Discussed appropriate punishment and dad decided that two days total grounding would suffice for this, the first refusal to go (Z actually physically resisted dad getting him out of bed) I felt that it was too lenient, but concurred since dad would also tell Z that any further like infractions would result in a week of grounding.

Dad did not ask me to not come over and see Z during this time, but I talked with Z on the phone and explained to him that I enjoy doing things with him when he is doing the right thing, but would not reward bad behavior by coming over during his confinment. I invited Z to call me and let me know how he was doing as his parents had not restricted him from calling me (no other phone privs). Z generally calls me every evening we don't see each other and I think that support is important.

There is considerable tension in the household between Z's parents and I'm sure this has some impact on his behavior as he is not very good about talking about his frustrations and upset, he tends to bottle it up until he explodes over something unrelated and usually insignificant. I am trying to get him to call me and open up about things that are bothering him, but am relatively new in the relationship and that coping skill is not possible for him as yet. I have assured him that if something is bothering him and he calls and tells me he needs to talk, I will do my best to get right to him so we can talk.

Changing long time negative (and age inappropriate) coping mechanisms (outbursts, yelling, crying, violence) to age appropriate effective coping skills is not something that happens in weeks (or sometimes even months) but is something we will work on.

So, looks like Sat. Z and I will go somewhere (perhaps a walk in the woods) where we can sit down and talk.

Thumbcocker
07-11-2012, 09:59 PM
I think you are doing fine and being a good friend.

x101airborne
07-12-2012, 12:19 AM
Yes, I applaud you for being supportive and reinforcing proper behavior.

# Stored records:
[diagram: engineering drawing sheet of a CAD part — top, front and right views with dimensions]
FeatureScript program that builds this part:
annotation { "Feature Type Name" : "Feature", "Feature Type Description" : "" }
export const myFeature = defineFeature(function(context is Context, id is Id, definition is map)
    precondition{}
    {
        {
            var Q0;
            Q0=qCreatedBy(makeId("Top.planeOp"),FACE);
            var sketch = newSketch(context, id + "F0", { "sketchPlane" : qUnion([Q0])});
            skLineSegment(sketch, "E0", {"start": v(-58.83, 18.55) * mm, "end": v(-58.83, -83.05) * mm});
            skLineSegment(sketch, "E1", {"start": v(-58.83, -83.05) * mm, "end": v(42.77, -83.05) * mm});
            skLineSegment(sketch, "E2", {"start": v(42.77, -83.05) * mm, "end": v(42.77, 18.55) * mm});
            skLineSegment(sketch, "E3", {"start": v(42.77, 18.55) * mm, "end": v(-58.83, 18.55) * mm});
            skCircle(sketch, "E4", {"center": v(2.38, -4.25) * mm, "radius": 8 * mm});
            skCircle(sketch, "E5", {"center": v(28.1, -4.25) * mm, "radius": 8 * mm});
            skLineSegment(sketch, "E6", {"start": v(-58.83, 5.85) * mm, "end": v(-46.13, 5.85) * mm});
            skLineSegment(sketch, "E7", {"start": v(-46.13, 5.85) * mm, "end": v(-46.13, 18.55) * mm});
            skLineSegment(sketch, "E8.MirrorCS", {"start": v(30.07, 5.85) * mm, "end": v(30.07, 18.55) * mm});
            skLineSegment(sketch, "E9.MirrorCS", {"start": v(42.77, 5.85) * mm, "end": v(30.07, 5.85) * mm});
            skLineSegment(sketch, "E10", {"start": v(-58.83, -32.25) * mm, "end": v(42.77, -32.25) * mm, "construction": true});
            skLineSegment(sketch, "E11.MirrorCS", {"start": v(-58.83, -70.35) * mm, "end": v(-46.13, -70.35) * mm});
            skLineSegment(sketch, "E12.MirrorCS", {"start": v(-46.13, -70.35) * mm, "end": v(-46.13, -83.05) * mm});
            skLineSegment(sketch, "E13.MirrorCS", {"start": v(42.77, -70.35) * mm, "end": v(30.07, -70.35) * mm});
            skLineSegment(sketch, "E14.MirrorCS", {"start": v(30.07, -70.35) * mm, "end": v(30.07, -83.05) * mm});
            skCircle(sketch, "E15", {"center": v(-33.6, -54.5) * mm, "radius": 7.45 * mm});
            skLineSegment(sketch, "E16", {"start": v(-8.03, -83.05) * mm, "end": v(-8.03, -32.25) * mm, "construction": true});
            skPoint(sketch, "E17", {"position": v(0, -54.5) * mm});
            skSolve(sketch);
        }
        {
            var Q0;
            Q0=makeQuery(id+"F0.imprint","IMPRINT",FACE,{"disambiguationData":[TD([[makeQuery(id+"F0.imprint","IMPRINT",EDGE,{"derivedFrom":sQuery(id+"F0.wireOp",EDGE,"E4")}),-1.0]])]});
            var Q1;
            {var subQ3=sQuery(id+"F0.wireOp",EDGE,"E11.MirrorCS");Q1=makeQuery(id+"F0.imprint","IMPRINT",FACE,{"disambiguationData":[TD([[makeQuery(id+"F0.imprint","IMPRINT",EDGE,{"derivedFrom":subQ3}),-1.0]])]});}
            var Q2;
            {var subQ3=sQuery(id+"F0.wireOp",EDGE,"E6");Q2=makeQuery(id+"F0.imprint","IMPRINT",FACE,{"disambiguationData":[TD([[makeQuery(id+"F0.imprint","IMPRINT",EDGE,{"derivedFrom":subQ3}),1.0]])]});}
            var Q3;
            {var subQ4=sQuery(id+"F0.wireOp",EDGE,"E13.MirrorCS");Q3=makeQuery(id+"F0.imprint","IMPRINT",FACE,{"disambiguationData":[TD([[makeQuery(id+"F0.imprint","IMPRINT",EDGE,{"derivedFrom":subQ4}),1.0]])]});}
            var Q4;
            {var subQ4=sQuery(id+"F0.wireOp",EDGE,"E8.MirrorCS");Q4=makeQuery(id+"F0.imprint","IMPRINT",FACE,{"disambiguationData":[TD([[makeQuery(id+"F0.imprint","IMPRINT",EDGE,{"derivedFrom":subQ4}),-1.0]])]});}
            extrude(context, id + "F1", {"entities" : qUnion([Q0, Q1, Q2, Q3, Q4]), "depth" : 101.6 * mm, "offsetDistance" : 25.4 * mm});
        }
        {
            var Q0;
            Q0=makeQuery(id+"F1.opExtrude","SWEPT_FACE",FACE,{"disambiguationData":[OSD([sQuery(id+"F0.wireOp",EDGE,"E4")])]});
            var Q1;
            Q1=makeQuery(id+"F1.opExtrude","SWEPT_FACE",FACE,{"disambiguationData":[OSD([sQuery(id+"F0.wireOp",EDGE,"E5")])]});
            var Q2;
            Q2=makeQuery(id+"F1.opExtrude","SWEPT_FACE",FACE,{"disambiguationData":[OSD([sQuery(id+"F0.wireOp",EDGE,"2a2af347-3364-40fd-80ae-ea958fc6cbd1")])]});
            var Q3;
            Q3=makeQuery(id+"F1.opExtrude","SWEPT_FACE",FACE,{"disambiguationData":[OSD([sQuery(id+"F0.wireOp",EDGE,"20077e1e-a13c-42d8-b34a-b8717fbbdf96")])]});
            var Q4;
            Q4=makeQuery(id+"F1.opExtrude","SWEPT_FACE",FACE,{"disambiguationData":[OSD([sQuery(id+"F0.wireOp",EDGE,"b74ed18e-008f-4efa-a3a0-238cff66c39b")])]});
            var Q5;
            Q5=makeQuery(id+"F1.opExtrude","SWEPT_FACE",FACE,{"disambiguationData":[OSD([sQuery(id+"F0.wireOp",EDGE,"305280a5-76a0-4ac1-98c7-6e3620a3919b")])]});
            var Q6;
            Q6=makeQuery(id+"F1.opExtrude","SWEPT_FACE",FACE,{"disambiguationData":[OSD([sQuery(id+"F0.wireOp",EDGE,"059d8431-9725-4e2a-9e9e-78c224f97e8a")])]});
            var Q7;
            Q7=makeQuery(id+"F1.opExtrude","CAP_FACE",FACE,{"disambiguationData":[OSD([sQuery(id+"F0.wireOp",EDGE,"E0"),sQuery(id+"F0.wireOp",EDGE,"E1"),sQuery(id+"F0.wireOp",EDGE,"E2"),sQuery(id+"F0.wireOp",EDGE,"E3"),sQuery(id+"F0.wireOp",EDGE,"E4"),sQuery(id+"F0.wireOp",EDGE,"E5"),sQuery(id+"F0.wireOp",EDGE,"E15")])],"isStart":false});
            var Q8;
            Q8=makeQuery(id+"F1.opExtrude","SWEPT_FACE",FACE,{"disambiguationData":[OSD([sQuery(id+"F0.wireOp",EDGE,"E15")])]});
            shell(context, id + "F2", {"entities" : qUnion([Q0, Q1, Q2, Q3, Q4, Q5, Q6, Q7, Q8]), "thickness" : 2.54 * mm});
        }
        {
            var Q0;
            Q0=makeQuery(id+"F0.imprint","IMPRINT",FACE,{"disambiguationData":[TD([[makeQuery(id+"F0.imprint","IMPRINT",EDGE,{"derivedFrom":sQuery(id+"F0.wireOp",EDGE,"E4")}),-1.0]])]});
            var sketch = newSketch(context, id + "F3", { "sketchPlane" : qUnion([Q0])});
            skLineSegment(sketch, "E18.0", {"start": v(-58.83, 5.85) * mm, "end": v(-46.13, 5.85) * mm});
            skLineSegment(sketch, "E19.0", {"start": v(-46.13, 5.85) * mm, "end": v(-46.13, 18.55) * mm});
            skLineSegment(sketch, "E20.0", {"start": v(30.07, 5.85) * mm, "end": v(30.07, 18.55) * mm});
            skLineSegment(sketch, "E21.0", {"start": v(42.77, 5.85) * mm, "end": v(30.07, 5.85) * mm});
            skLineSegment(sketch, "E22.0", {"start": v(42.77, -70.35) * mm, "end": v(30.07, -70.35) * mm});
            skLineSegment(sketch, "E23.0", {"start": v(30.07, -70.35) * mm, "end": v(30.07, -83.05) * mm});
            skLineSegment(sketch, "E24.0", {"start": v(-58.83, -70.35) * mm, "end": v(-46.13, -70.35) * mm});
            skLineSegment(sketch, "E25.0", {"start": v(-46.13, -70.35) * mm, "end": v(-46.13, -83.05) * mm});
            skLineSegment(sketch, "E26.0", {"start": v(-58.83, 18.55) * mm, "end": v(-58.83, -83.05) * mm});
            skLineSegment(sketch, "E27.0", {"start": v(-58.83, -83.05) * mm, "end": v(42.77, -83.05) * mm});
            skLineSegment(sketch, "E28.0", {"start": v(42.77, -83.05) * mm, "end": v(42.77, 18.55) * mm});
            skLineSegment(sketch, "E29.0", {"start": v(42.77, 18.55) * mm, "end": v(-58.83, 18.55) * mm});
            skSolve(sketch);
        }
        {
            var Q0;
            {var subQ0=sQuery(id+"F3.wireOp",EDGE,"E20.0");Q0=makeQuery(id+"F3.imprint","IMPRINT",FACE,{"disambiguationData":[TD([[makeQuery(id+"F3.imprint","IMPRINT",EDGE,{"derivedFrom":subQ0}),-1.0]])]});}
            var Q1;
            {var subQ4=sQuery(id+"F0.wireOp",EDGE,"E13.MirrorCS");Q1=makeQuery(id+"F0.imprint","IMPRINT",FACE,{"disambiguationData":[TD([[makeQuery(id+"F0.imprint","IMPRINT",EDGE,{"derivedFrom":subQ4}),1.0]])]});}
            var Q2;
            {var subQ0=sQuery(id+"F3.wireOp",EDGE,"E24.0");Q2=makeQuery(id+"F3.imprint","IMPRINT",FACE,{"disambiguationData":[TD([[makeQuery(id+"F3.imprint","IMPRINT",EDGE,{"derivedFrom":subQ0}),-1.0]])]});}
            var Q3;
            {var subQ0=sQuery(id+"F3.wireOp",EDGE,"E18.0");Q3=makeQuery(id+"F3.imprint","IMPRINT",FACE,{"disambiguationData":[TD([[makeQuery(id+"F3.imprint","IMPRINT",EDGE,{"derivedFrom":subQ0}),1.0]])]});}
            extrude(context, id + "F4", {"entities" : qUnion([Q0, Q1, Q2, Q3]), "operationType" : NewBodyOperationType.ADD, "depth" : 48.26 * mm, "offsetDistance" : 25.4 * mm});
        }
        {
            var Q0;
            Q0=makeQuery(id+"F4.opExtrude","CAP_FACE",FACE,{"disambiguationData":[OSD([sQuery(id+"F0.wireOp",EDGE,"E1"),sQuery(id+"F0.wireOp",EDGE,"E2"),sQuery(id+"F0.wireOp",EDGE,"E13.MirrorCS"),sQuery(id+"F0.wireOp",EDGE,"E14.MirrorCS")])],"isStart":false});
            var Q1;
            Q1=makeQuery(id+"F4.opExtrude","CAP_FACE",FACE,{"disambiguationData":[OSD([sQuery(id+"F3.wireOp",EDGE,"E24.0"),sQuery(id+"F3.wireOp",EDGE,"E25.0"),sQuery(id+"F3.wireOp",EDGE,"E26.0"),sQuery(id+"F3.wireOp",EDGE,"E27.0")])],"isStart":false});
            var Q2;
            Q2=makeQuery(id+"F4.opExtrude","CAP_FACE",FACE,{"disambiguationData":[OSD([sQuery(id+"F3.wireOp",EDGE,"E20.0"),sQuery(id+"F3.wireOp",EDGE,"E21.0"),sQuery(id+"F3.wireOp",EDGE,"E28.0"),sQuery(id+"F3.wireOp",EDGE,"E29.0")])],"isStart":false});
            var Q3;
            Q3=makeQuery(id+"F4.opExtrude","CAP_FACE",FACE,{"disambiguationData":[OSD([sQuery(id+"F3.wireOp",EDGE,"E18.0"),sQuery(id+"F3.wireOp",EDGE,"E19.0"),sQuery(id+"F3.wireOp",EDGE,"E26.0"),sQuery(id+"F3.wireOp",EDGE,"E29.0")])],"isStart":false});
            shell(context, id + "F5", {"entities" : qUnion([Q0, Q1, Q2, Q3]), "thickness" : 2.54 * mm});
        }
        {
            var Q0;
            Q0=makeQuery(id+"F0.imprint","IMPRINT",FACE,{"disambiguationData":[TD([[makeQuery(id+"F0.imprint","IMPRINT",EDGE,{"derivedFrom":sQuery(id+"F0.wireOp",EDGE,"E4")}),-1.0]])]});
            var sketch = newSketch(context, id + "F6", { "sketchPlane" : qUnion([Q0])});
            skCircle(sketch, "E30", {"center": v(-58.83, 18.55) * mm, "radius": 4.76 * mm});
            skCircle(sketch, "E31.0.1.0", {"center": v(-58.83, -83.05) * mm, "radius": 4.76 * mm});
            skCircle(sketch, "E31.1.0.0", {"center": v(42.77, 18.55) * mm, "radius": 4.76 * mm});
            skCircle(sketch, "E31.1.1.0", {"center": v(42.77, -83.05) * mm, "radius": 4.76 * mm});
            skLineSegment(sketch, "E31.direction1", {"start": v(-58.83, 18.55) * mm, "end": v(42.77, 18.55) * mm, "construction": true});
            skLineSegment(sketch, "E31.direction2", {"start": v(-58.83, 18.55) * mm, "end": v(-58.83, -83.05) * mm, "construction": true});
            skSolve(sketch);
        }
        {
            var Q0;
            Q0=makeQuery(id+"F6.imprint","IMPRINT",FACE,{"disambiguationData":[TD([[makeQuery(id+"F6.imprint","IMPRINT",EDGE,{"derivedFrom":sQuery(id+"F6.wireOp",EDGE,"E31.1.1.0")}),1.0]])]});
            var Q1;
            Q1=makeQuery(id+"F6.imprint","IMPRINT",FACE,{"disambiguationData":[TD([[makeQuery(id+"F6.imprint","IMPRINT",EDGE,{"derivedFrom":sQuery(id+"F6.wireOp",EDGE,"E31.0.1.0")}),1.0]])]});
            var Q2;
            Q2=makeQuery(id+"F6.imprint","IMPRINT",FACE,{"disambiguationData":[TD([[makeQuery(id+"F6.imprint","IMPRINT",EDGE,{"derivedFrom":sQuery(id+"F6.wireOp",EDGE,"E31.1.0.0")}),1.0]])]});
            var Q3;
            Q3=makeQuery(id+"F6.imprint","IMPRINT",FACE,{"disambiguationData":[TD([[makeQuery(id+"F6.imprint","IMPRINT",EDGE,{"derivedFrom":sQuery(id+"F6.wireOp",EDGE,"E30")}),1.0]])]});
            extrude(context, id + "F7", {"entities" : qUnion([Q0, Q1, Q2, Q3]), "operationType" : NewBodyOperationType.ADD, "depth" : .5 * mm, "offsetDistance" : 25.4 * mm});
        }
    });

# Set problem 1:
In the forum post about Z, give the passage that begins with the words "Changing long time" and ends with "a good friend." again, swapping "a walk in the woods" for "a trip to the park".
# Set problem 2:
Answer these questions from the forum post about Z:
(a) How many days of total grounding did dad decide on?
(b) How often does Z generally call the writer?
(c) On what date did Thumbcocker reply?
The data has no connection to the forum post.

# Finished answer 1:
Changing long time negative (and age inappropriate) coping mechanisms (outbursts, yelling, crying, violence) to age appropriate effective coping skills is not something that happens in weeks (or sometimes even months) but is something we will work on.

So, looks like Sat. Z and I will go somewhere (perhaps a trip to the park) where we can sit down and talk.

Thumbcocker
07-11-2012, 09:59 PM
I think you are doing fine and being a good friend.

# Finished answer 2:
(a) Two days.
(b) Every evening they don't see each other.
(c) 07-11-2012.